__PROBLEM__: Could you repeat the material from its first line through the line containing "نُشر في Mar 18، 2019", with "Instagram" swapped for "YouTube" and everything else left unchanged?

__Stored data entries__:

····················

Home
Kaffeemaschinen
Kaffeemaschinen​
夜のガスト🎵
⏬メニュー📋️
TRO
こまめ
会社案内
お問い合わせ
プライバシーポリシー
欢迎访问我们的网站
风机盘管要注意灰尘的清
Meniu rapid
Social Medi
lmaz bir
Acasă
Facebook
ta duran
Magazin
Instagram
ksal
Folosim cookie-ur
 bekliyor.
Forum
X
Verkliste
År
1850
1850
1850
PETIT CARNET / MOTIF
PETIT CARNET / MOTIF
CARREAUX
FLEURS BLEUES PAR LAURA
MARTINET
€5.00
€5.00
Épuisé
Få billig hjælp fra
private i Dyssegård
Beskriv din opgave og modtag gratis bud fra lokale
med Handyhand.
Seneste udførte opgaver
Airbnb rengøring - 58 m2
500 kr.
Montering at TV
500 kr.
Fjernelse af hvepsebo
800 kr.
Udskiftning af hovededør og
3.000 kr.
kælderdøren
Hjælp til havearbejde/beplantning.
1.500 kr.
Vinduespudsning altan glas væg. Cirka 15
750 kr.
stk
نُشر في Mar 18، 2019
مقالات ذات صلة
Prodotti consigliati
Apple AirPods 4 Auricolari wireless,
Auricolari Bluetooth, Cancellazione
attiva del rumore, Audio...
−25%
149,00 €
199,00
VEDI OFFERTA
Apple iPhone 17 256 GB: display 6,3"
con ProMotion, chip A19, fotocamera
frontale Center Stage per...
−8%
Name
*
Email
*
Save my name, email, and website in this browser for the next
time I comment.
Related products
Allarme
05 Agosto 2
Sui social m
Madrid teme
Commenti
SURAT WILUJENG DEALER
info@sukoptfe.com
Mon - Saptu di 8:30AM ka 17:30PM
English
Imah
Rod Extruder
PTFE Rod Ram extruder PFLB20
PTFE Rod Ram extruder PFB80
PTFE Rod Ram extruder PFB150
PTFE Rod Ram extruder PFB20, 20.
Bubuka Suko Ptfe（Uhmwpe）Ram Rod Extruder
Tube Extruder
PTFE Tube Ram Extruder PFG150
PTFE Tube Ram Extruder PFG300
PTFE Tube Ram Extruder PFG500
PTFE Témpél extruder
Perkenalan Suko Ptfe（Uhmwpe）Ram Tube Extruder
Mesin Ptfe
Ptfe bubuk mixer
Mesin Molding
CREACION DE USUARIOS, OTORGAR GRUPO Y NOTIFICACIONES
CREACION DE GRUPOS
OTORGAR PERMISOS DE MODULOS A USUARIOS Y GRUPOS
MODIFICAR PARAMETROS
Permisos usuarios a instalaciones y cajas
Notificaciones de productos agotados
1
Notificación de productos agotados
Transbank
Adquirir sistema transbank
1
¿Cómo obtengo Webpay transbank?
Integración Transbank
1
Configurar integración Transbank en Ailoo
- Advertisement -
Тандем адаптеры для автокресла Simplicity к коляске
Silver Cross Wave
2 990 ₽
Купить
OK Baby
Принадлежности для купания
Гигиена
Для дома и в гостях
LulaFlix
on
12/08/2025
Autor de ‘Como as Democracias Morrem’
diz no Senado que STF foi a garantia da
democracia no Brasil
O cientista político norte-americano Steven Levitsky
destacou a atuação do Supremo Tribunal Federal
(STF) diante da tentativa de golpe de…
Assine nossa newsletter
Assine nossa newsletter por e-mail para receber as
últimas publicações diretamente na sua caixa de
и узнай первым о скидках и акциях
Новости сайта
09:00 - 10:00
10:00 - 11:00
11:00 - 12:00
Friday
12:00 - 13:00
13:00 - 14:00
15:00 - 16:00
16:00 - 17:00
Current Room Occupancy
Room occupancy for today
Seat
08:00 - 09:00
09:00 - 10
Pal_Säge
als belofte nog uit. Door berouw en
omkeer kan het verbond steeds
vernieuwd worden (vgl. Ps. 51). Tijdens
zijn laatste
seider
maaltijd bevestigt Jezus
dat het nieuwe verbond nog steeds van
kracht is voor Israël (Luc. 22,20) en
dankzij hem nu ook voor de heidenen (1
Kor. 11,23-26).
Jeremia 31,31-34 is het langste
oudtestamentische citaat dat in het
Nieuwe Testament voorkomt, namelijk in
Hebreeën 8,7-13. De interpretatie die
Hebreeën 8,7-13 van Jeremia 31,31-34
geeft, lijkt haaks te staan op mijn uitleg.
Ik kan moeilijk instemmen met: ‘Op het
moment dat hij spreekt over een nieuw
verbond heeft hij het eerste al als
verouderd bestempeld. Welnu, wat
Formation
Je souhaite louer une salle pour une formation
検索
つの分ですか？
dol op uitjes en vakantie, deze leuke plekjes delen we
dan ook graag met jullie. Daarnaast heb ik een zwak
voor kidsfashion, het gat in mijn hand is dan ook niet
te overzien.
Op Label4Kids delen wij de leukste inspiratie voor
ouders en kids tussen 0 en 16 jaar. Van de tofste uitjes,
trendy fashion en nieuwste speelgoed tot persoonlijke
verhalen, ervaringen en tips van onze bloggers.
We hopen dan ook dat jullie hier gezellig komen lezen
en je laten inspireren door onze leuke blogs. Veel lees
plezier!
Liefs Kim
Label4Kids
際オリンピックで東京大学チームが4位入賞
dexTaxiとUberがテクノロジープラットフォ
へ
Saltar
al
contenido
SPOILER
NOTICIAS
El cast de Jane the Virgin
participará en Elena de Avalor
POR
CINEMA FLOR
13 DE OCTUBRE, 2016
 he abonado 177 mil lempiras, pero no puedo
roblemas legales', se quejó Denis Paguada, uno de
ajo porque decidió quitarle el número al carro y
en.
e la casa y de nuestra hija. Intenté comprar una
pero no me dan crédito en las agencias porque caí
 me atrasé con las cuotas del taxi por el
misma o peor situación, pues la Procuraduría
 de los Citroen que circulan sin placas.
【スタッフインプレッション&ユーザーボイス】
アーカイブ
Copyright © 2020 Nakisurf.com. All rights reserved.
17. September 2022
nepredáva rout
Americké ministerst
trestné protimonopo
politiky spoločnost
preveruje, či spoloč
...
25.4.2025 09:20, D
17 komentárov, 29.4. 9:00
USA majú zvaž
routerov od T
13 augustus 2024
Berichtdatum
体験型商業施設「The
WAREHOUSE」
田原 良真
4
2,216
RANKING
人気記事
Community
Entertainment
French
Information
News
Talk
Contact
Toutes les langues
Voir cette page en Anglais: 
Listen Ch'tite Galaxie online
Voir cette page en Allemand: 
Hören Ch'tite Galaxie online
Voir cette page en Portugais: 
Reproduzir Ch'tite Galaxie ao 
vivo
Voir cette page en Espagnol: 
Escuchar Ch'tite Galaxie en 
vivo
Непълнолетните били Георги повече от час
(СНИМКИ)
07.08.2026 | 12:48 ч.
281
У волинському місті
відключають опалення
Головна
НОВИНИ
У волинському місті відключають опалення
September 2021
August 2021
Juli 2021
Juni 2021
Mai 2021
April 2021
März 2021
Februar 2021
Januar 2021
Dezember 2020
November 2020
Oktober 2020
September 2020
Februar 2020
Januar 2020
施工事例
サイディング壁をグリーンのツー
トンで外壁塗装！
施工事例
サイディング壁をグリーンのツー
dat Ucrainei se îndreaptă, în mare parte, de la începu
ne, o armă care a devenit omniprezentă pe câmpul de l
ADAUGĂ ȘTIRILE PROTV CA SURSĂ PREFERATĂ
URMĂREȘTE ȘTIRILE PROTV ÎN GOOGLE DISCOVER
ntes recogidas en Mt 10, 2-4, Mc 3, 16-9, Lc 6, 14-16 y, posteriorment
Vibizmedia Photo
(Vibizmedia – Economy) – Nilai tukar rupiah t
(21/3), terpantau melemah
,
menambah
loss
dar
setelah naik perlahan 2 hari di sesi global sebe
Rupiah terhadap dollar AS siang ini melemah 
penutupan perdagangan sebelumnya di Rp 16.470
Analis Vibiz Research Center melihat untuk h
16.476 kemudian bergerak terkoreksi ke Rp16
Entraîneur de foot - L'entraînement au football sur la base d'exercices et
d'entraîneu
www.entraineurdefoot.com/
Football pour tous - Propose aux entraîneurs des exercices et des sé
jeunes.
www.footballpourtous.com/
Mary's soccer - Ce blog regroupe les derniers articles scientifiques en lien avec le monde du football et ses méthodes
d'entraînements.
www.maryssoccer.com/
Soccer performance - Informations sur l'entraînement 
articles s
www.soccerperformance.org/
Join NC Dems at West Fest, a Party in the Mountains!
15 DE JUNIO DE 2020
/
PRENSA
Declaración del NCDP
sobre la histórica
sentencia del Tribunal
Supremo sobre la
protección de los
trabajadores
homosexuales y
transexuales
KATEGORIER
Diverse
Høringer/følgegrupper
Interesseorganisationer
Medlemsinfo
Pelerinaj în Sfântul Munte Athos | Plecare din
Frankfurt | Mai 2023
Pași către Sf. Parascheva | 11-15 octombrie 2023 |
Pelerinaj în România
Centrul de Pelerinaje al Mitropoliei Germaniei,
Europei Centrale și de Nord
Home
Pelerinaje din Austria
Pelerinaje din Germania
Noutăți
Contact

····················

__RESPONSE TO THIS EXERCISE__:
Home
Kaffeemaschinen
Kaffeemaschinen​
夜のガスト🎵
⏬メニュー📋️
TRO
こまめ
会社案内
お問い合わせ
プライバシーポリシー
欢迎访问我们的网站
风机盘管要注意灰尘的清
Meniu rapid
Social Medi
lmaz bir
Acasă
Facebook
ta duran
Magazin
YouTube
ksal
Folosim cookie-ur
 bekliyor.
Forum
X
Verkliste
År
1850
1850
1850
PETIT CARNET / MOTIF
PETIT CARNET / MOTIF
CARREAUX
FLEURS BLEUES PAR LAURA
MARTINET
€5.00
€5.00
Épuisé
Få billig hjælp fra
private i Dyssegård
Beskriv din opgave og modtag gratis bud fra lokale
med Handyhand.
Seneste udførte opgaver
Airbnb rengøring - 58 m2
500 kr.
Montering at TV
500 kr.
Fjernelse af hvepsebo
800 kr.
Udskiftning af hovededør og
3.000 kr.
kælderdøren
Hjælp til havearbejde/beplantning.
1.500 kr.
Vinduespudsning altan glas væg. Cirka 15
750 kr.
stk
نُشر في Mar 18، 2019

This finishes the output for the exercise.